Closed HedvigS closed 6 months ago
Thinking about this, it seems error prone to have to binarise both the ValuesTable and the ParameterTable, can we consolidate this into one function that works directly on the CLDF object?
e.g. newcldf <- binarise(cldf)
Then the make_theo_score function can take a cldfobject, check that it's binarised or not (and run binarise if needed). Should be much cleaner and easier to use.
I would like to create as few new object types as possible. In my experience, new object classes often make functions less accessible to new users.
I prefer the current set-up where there is one function for binarising the ValueTable and the ParameterTable.
If you'd like, I can adapt make_theo_score() to check if it's binarised and if not throw an error or binarise it
I've adjusted the function, it now takes also unbinarised tables and binarises them.
@SimonGreenhill is this change acceptable?
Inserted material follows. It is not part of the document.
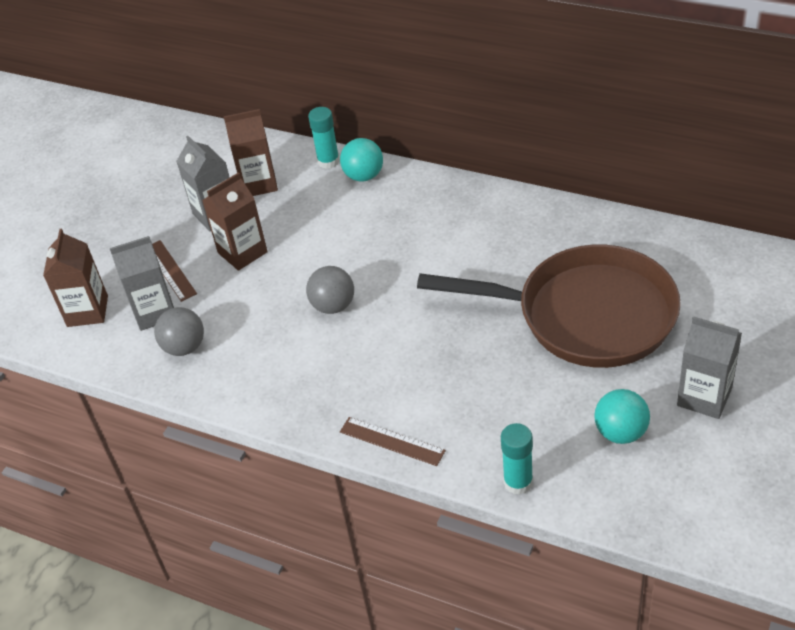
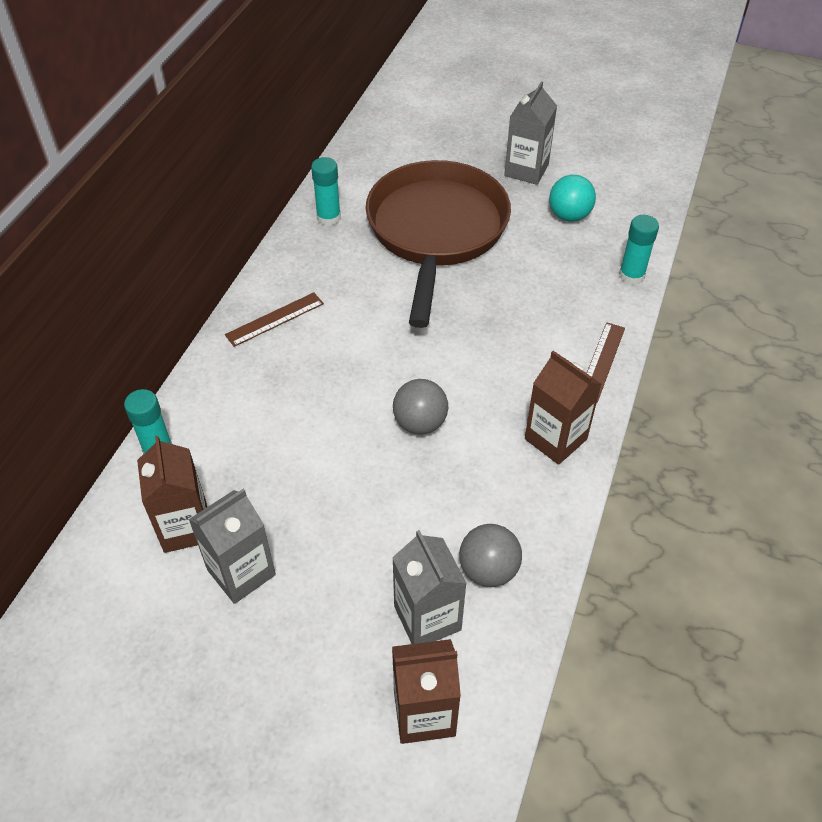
camera: 100 degrees left, 5 degrees up
brown ruler [152,240,197,302] -> brown ruler moved to [225,292,324,347]
brown carton [202,172,268,271] -> brown carton moved to [525,351,601,465]
turquoise ball [340,138,383,182] -> none
none -> turquoise glue stick [311,157,341,226]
1) in the grambank-analysed script workflow, we worked a lot with the binarised version of the ParameterTable, which contains crucial data for the word order theo score. When breaking it down into singular functions for the package, I missed this detail and have now remedied it
2) I've implemented an argument to make_theo_scores that defines a cut-off for data coverage that is defined for each set of features for the theo scores, instead of overall for the entire dataset. i.e. if for specifically the features that have to do with fusion there is 60% coverage and the cut-off is 75% that language is dropped.